Why The Traditional County of Yorkshire

The administrative boundary of Yorkshire has been the subject of successive government imposed changes, particularly since 1972, which have resulted in it bearing no resemblance to the traditional boundary and in great swathes of Yorkshire being lost to the administration of other regions and/or non-Yorkshire local authorities, as shown in the illustration below.

The boundary around the area marked in red and pink represents the traditional county of Yorkshire’

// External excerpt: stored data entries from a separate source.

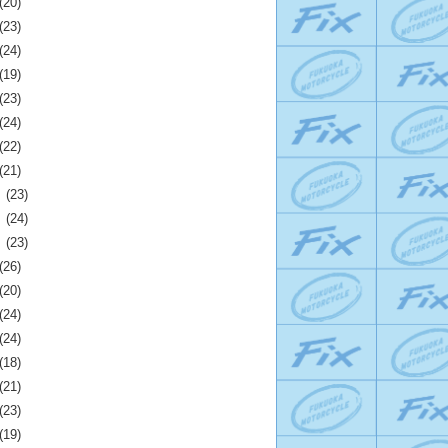
(20)
(23)
(24)
(19)
(23)
(24)
(22)
(21)
月
(23)
月
(24)
月
(23)
(26)
(20)
(24)
(24)
(18)
(21)
(23)
(19)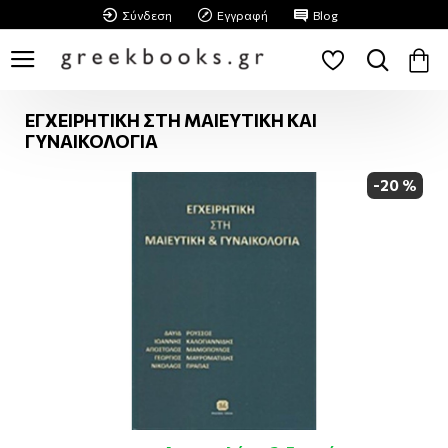
Σύνδεση
Εγγραφή
Blog
ΕΓΧΕΙΡΗΤΙΚΗ ΣΤΗ ΜΑΙΕΥΤΙΚΗ ΚΑΙ
ΓΥΝΑΙΚΟΛΟΓΙΑ
-20 %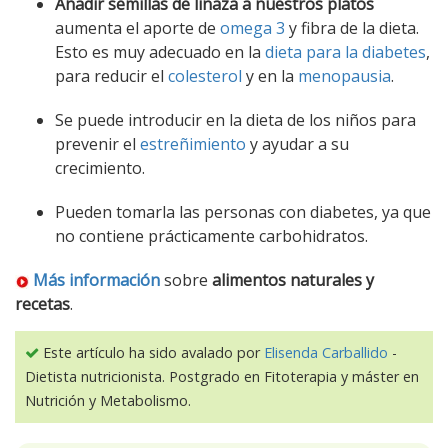
Añadir semillas de linaza a nuestros platos
aumenta el aporte de
omega 3
y fibra de la dieta.
Esto es muy adecuado en la
dieta para la diabetes
,
para reducir el
colesterol
y en la
menopausia
.
Se puede introducir en la dieta de los niños para
prevenir el
estreñimiento
y ayudar a su
crecimiento.
Pueden tomarla las personas con diabetes, ya que
no contiene prácticamente carbohidratos.
Más información
sobre
alimentos naturales y
recetas
.
Este artículo ha sido avalado por
Elisenda Carballido
-
Dietista nutricionista. Postgrado en Fitoterapia y máster en
Nutrición y Metabolismo.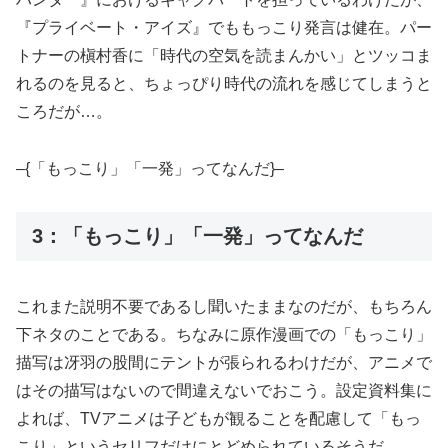
『プライベート・アイズ』でももっこり発言は健在。パー
トナーの槇村香に「時代の空気を読まんかい」とツッコま
れるのを見ると、ちょっぴり時代の流れを感じてしまうと
ころだが…。
–{「もっこり」「一発」ってなんだ}–
3：「もっこり」「一発」ってなんだ
これまた説明不要であるし聞いたままなのだが、もちろん
下ネタのことである。ちなみに原作漫画での「もっこり」
描写は冴羽の股間にテントが張られるわけだが、アニメで
はその描写はないので間違えないでおこう。設定資料集に
よれば、TVアニメは子どもが観ることを配慮して「もっ
こり」というセリフだけにとどめられているそうだ。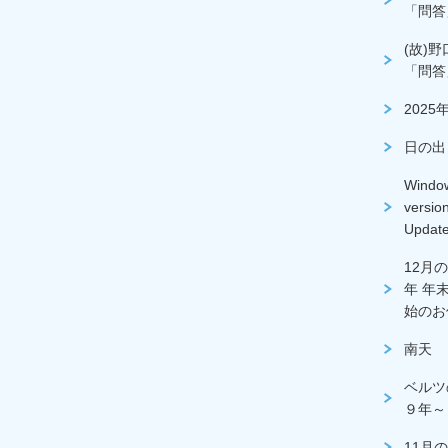
「問答
(故)
「問答
2025
日の出
Wind
versi
Updat
12月の
年 年末
始のお
南天
ベルツ
９年～
11月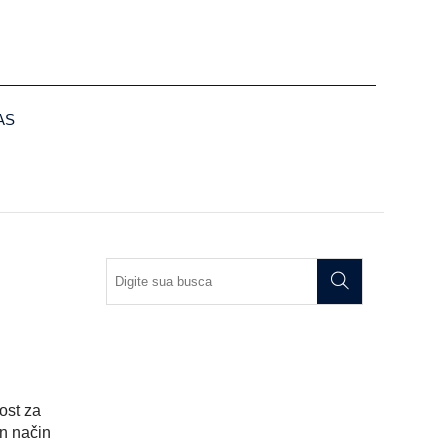
AS
ost za
n način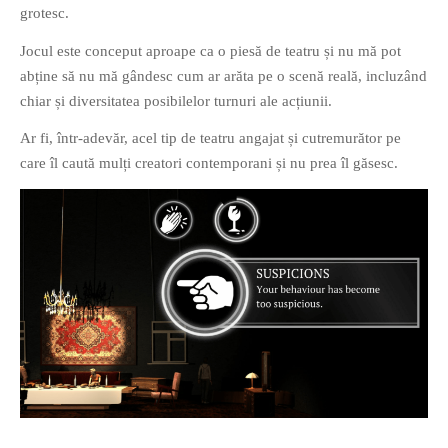
grotesc.
Jocul este conceput aproape ca o piesă de teatru și nu mă pot
abține să nu mă gândesc cum ar arăta pe o scenă reală, incluzând
chiar și diversitatea posibilelor turnuri ale acțiunii.
Ar fi, într-adevăr, acel tip de teatru angajat și cutremurător pe
care îl caută mulți creatori contemporani și nu prea îl găsesc.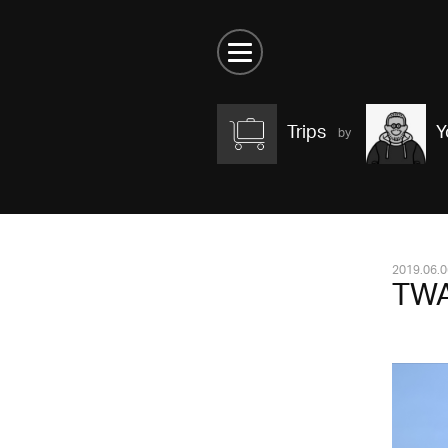
Trips
Y
2019.06.0
TWA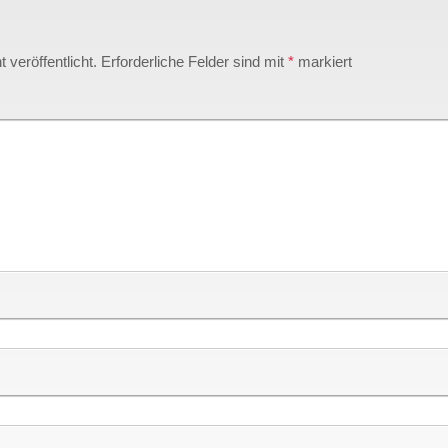
 veröffentlicht.
Erforderliche Felder sind mit
*
markiert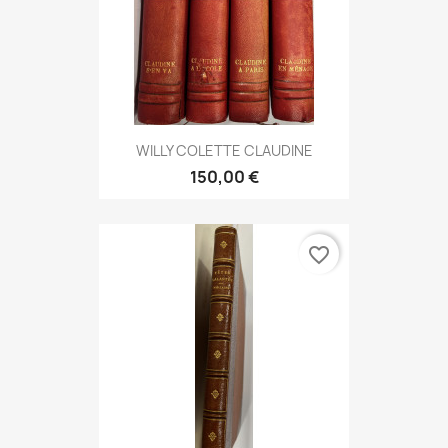
WILLY COLETTE CLAUDINE
150,00 €
favorite_border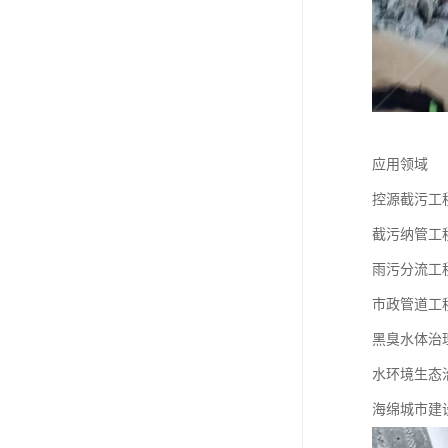
应用领域
控源截污工
截污纳管工
雨污分流工
市政管道工
黑臭水体治
水环境生态
海绵城市建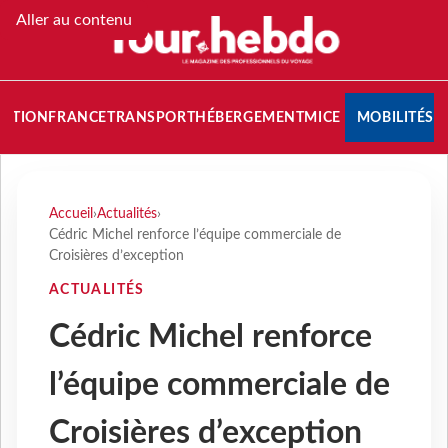
Aller au contenu
NATION
FRANCE
TRANSPORT
HÉBERGEMENT
MICE
MOBILITÉS
Accueil
›
Actualités
›
Cédric Michel renforce l’équipe commerciale de
Croisières d’exception
ACTUALITÉS
Cédric Michel renforce
l’équipe commerciale de
Croisières d’exception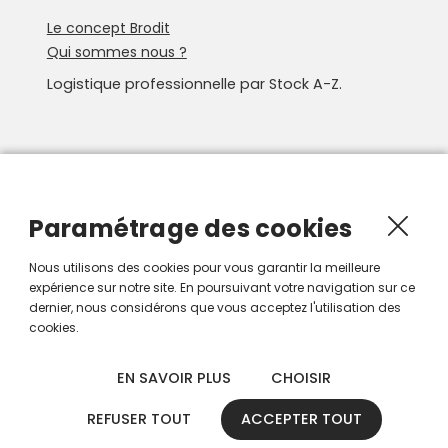
Le concept Brodit
Qui sommes nous ?
Logistique professionnelle par Stock A-Z.
Newsletter
Recevoir les nouveautés Smartroute par e-mail.
Paramétrage des cookies
Nous utilisons des cookies pour vous garantir la meilleure
expérience sur notre site. En poursuivant votre navigation sur ce
dernier, nous considérons que vous acceptez l'utilisation des
cookies.
EN SAVOIR PLUS
CHOISIR
REFUSER TOUT
ACCEPTER TOUT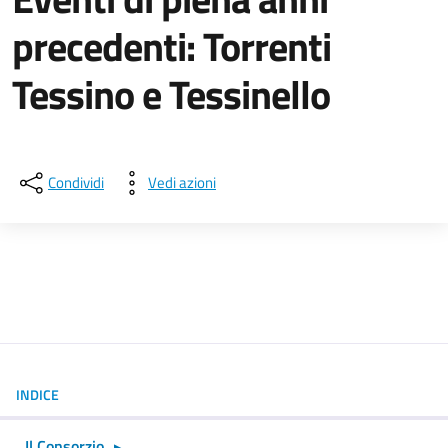
precedenti: Torrenti
Tessino e Tessinello
Dettagli della notizia
Condividi
Vedi azioni
INDICE
Il Consorzio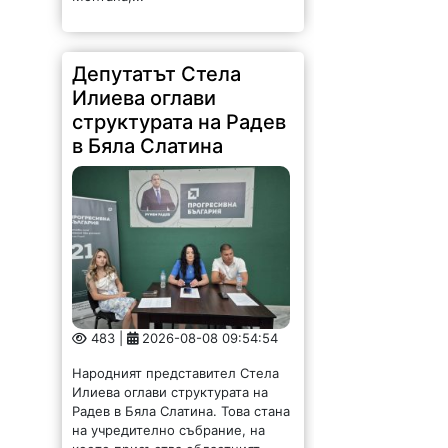
Депутатът Стела
Илиева оглави
структурата на Радев
в Бяла Слатина
483 |
2026-08-08 09:54:54
Народният представител Стела
Илиева оглави структурата на
Радев в Бяла Слатина. Това стана
на учредително събрание, на
което присъства областният
координатор Георги Митов. За
организационен секретар бе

The boundary around the area marked only in pink represents administrative Yorkshire

The areas marked in red represent those parts of traditional  Yorkshire dispersed to other regions and/or non-Yorkshire local authorities as a cnsequence of administrative boundary changes imposed by government.  Going anti-clockwise from top-right, they are:

  • Redcar & Cleveland and Middlesbrough to the North-East region and Yarm, Thornaby, Kirklevington & Ingleby Barwick to Stockton Borough Council in North-East region

  • Former Startforth Rural District to County Durham Council in North-East region

  • Former Sedbergh Rural District to South Lakeland District Council of Cumbria County Council in North-West region

  • Bowland & West Craven to Pendle Borough Council and Ribble Valley Borough Council of Lancashire County Council in North-West region

  • Saddleworth to Oldham Metropolitan Borough Council of Greater Manchester in North-West region

  • Fockerby & Eastoft to North Lincolnshire Council

Yorkshire has existed as an integral entity since the early 6thC when known as ‘Deira’.  It was renamed ‘Jörvikskir’ in the 9thC by the Danes who settled there after defeating its Angle leaders.  The Danes organised Yorkshire into three administrative areas, each third called a ‘thridjungr’ which became ‘thriding’ and then ‘riding’ as we know today.  The administrative boundaries of Yorkshire remained almost unchanged for over a thousand years until the Local Government Act 1972 was implemented in 1974.  The heritage of Yorkshire is unique and such depth of heritage has led to the Yorkshire identity and the attachment of the Yorkshire people to their county being as strong as that of any nation.  Yorkshire Devolution Movement believe that such depth of heritage and identity deserve respect and conservation, not disregard and alteration at the whim of remote politicians without any reference to the Yorkshire people.  It is our heritage and our identity and like ‘Scotland’ means Scotland, ‘Wales’ means Wales and ‘Cornwall’ means Cornwall, ‘Yorkshire’ should mean, Yorkshire!